米『ESPN』によると、アメリカサッカー連盟は2026W杯で得た収益を選手の育成からサッカー環境の整備まで有効に使っていく考えだと伝えている。
2026W杯は大会収入が130億ドル近くに達すると予想されていて、開催国はそのうちの1%を受け取る契約になっているという。中でもアメリカは大会全体の75%のゲームを開催するため、約1億ドルを手にするとされる。
アメリカサッカー連盟のCEOを務めるJT・パトソン氏は、この1億ドルを有効活用し、サッカーをアメリカNo.1競技人口のスポーツにしたいとの狙いを持っている。今のところアメリカ国内でのサッカー競技人数は1580万人と紹介されていて、バスケットボール(2390万人)、ゴルフ(2160万人)といった競技には負けている。アメリカサッカー連盟は2026年へ『サッカー・フォワード』とテーマを設け、よりサッカーを気軽に選択できるスポーツにしていきたい考えだ。
「我々の最終的な目標は、競技への参加、アクセス、そしてこの競技の成長へ大きな基金を設立することにある。この1億ドルはその素晴らしい一歩となるだろう。サッカー・フォワード戦略の核心は、いかにして多くの人々を結集させ、サッカーをもっと安価に、手軽に、そしてもっと楽しくし、より多くの人がプレイできるようにするか。ここに焦点を当てている」
ミシガン大学のスポーツマネジメント教授のステファン・シマンスキー氏は、さらにサッカー人気を高められると手応えを感じている。
「サッカーの人気は高まっている。多くの親世代は、子供たちにもうアメフトをやらせたくないんだ。
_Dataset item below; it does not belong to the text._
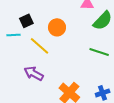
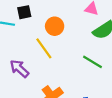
yellow line: (39, 46) -> (44, 48), moved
これがどこまで本当かは分からないが、アメフトの方が怪我のリスクが高いのは確かだろう。アメフトの人気は依然として高いが、観戦人口と競技人口が必ずしも連動するとは限らない。2026W杯をきっかけにアメリカスポーツ界の構造は変わっていくのか。アメリカサッカー連盟はその一歩にすべく燃えている。